REQUIRED WORK
Find each line in the rows below that includes the string "Città" and copy those lines.

INFORMATION GIVEN
◇ ◇ ◇ ◇

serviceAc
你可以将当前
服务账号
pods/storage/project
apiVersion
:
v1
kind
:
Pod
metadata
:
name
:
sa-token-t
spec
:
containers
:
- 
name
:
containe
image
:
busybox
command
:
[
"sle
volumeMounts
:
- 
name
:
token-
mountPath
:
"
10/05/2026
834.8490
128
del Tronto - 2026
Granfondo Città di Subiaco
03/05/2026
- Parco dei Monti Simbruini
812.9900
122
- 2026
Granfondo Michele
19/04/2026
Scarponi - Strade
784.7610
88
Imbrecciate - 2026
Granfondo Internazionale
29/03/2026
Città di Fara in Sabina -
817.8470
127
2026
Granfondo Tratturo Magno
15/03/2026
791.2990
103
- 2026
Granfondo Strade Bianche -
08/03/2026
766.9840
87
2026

◇ ◇ ◇ ◇

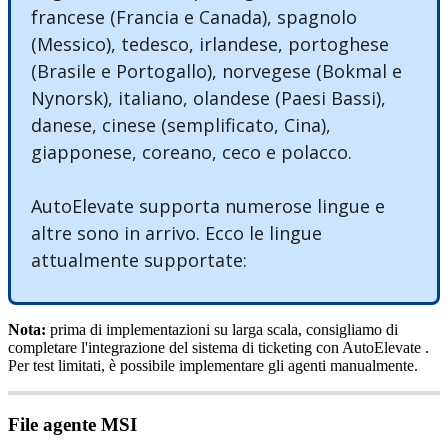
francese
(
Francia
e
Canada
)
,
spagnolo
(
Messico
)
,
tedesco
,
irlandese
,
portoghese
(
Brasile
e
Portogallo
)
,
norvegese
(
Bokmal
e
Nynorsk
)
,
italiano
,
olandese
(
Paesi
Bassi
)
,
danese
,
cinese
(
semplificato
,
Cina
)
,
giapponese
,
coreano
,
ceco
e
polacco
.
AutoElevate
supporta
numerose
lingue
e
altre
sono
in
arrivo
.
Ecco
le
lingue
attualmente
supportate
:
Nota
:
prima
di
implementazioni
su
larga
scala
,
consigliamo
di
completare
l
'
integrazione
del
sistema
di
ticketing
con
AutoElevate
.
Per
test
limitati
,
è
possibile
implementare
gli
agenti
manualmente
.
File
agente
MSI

◇ ◇ ◇ ◇

THE COMPLETED TASK
Granfondo Città di Subiaco
Città di Fara in Sabina -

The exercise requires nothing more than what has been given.